2011 New York Rising Star Pasty Chef Shawn Gawle of Saison – San Francisco, CA

The Best:
Sushi rice with soft scrambled eggs, kumquat rice wine dressing, and avocado

The Worst:
Pig ear and tongue nachos

Jennifer Carroll
Chef Jennifer Carroll of Concrete Blonde – New York, NY

The Best:
At Le Bernardin after a long hard Saturday night service we would have Wagyu Fried Rice mixed with all the stations's leftover vegetables and herbs. Then we would add eggs, a lot of ginger, garlic, sriracha, and a few splashes of our special imported Japanese soy sauce. One cook would whip this up while the rest of us cleaned so when we were all finished we could sit down together and celebrate the end of the week. An added bonus was the one ice cold beer we got on Saturday nights. Double bonus: anything left over from Michael Laiskonis in the pastry kitchen.

The Worst:
I won't say which hotel, but it was pretty much anything served in their cafeteria. It was almost always leftover, overcooked banquet food. The cereal was even stale half the time.
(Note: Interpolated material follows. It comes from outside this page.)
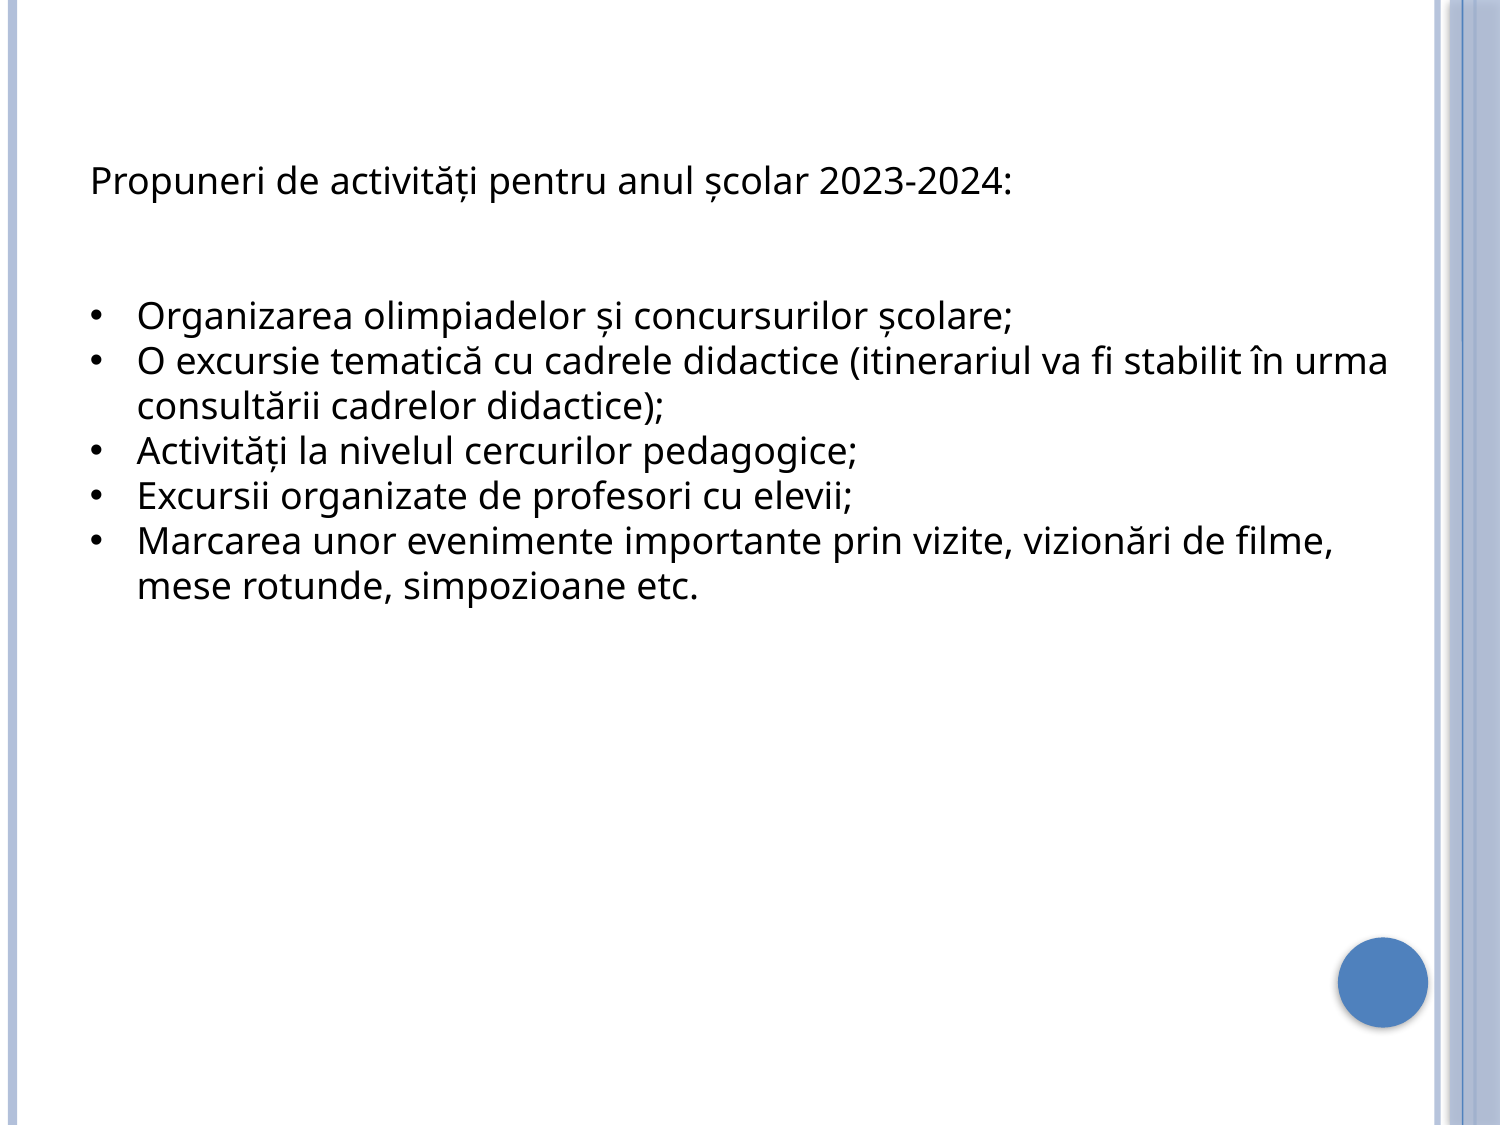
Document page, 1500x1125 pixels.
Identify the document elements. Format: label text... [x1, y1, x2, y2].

text_box Propuneri de activități pentru anul școlar 2023-2024: Organizarea olimpiadelor și concursurilor școlare; O excursie tematică cu cadrele didactice (itinerariul va fi stabilit în urma consultării cadrelor didactice); Activități la nivelul cercurilor pedagogice; Excursii organizate de profesori cu elevii; Marcarea unor evenimente importante prin vizite, vizionări de filme, mese rotunde, simpozioane etc. [74, 149, 1413, 615]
Needless to say I pretty much never ate there.

Dirk Flannigan
2011 Chicago Rising Star Chef Dirk Flanigan of Henri and The Gage – Chicago, IL

The Best:
Not so sure it’s the best, but the staff enjoys when I make Yet Ca Mein with Hard Boiled Eggs, Roasted Pork Belly, Scallions, and Togarashi. They also like when I make Fish Curry.

The Worst:
The Gage had just opened and we were corralling a turkey dinner with peas, skin-on mashed potatoes, and fresh rolls with butter. Everything is going as planned and everyone has a different task, so the job will be completed and the 30 FOH [front of the house] and 20 BOH [back of the house] can eat. I asked one of the new cooks to get some chicken stock onto the sliced, freshly roasted turkey, cover it with foil, and put it into the oven for a few minutes for heating. Food comes up and everyone is like, “Man, the turkey is sweet.” Everyone seems very happy, but then I keep hearing sweet so much that I’m like what the hell is going on. I taste the turkey, and man was it sweet! I ask the cook, “Hey man, please show me the chicken stock you used for the turkey.” We walk into the walk-in, and the ladle is still in it. I say, ”Oh you left your ladle in it. Well you should have read the blue tape that SAYS SIMPLE SYRUP!” So yes the turkey was sweet! And for the rest of the cook’s short tenure at The Gage, he was referred no longer by his name but by “Simple Syrup.” You could imagine: ”Hey Simple Syrup, fire two risotto, four scotch eggs. Simple Syrup, how long on two F and C? Add a poutine to that pick up.”